Bausch + Lomb's Prolensa receives US FDA approval for treatment of ocular pain
Bausch + Lomb, the global eye health company, has received the US Food and Drug Administration (FDA) approval for its New Drug Application (NDA) Prolensa (bromfenac ophthalmic solution) 0.07 per cent prescription eye drop, an innovative once-daily nonsteroidal anti-inflammatory drug (NSAID) for the treatment of postoperative inflammation and reduction of ocular pain in patients who have undergone cataract surgery. Prolensa will be available in 1.6ml and 3ml bottle sizes.
Prolensa provides powerful and rapid resolution of inflammation and pain by leveraging the unique potency of the bromfenac molecule in a formulation designed to facilitate ocular penetration. The advanced formulation allows for a lower concentration of bromfenac in a once daily dosing regimen. Prolensa is a solution that does not require shaking to deliver a consistent dose in each drop.
Steven M Silverstein, M.D., FACS, founder of Silverstein Eye Centers in Kansas City, Montreal said, “The data show that once-daily dosing with Prolensa provides powerful and rapid control of inflammation and pain following cataract surgery, confirming the potency of this NSAID and the benefits of the new formulation.” He further added, “Prolensa reduces the amount of medication placed on the healing eye while maintaining a high degree of efficacy and ocular comfort.”
The efficacy of Prolensa was evaluated in two randomized, double-masked, vehicle-controlled studies of patients undergoing cataract surgery. Each randomized patient received Prolensa or vehicle starting with one drop into the surgical eye on the day prior to and the day of surgery, and for 14 days following surgery.
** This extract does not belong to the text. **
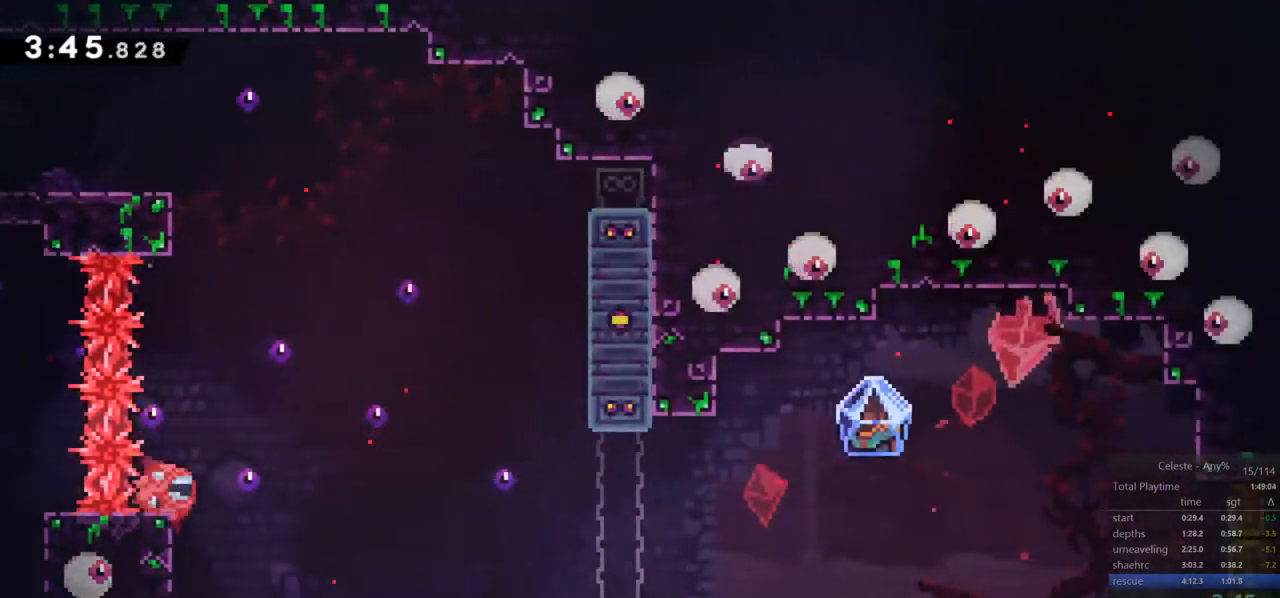
{"keys": ["grab", "right"], "events": [[17, "dash", "down"], [67, "grab", "down"], [217, "dash", "up"], [217, "jump", "down"], [350, "down", "up"], [350, "jump", "up"]]}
The primary efficacy endpoint was complete clearing of ocular inflammation (assessed by the summed ocular inflammation score, SOIS, which includes cells and flare) by day 15. The secondary efficacy endpoint was the number of subjects that were pain free on day one after surgery.
Results from the pivotal studies demonstrated Prolensa to be superior to vehicle in the treatment of both inflammation and pain following cataract surgery. Twice as many patients as vehicle (46 per cent versus 20 per cent) demonstrated complete clearance of inflammation (SOIS of 0) at day 15. The difference in the average post-operative inflammation severity between the treatment and vehicle arms was statistically and clinically significant by day eight. Nearly four of five patients treated with Prolensa were pain free at day one (78.8 per cent versus 49.5 per cent for vehicle; p<0.0001). Patients treated with Prolensa reported a lower incidence of foreign body sensation and photophobia and had less redness than those treated with vehicle.
Dan Wechsler, executive vice president and president, Bausch + Lomb Global Pharmaceuticals informed that Bausch + Lomb is committed to delivering innovative therapeutic options to eye care professionals and the patients they serve, and the advanced formulation used for Prolensa embodies that commitment. “We look forward to bringing this next evolution of the groundbreaking bromfenac franchise to our customers very soon.”
Bausch + Lomb is solely focused on protecting, enhancing, and restoring people’s eyesight.